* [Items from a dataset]
══════════════════════════════
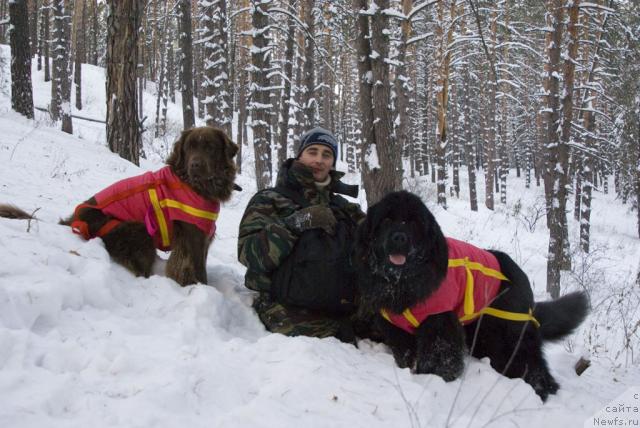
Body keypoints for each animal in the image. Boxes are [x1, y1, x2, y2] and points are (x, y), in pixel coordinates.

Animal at [0, 127, 240, 288]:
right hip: (135, 228)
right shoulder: (192, 235)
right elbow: (198, 270)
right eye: (189, 147)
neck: (196, 185)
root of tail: (72, 221)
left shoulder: (204, 235)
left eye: (210, 147)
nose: (195, 165)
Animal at [356, 191, 592, 402]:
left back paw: (540, 390)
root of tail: (519, 273)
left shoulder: (439, 323)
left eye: (413, 223)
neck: (402, 281)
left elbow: (439, 355)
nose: (399, 237)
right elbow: (405, 353)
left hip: (511, 331)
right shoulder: (396, 328)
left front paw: (436, 379)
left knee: (530, 361)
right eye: (387, 220)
══════════════════════════════
* [What you should do] Copy out all the data exactly. No images belong in the copy.

* [Reply]
Body keypoints for each animal in the image. Boxes are [x1, y1, x2, y2] and points are (x, y), in pixel coordinates.

Animal at [0, 127, 240, 288]:
right hip: (135, 228)
right shoulder: (192, 235)
right elbow: (198, 270)
right eye: (189, 147)
neck: (196, 185)
root of tail: (72, 221)
left shoulder: (204, 235)
left eye: (210, 147)
nose: (195, 165)
Animal at [356, 191, 592, 402]:
left back paw: (540, 390)
root of tail: (519, 273)
left shoulder: (439, 323)
left eye: (413, 223)
neck: (402, 281)
left elbow: (439, 355)
nose: (399, 237)
right elbow: (405, 353)
left hip: (511, 331)
right shoulder: (396, 328)
left front paw: (436, 379)
left knee: (530, 361)
right eye: (387, 220)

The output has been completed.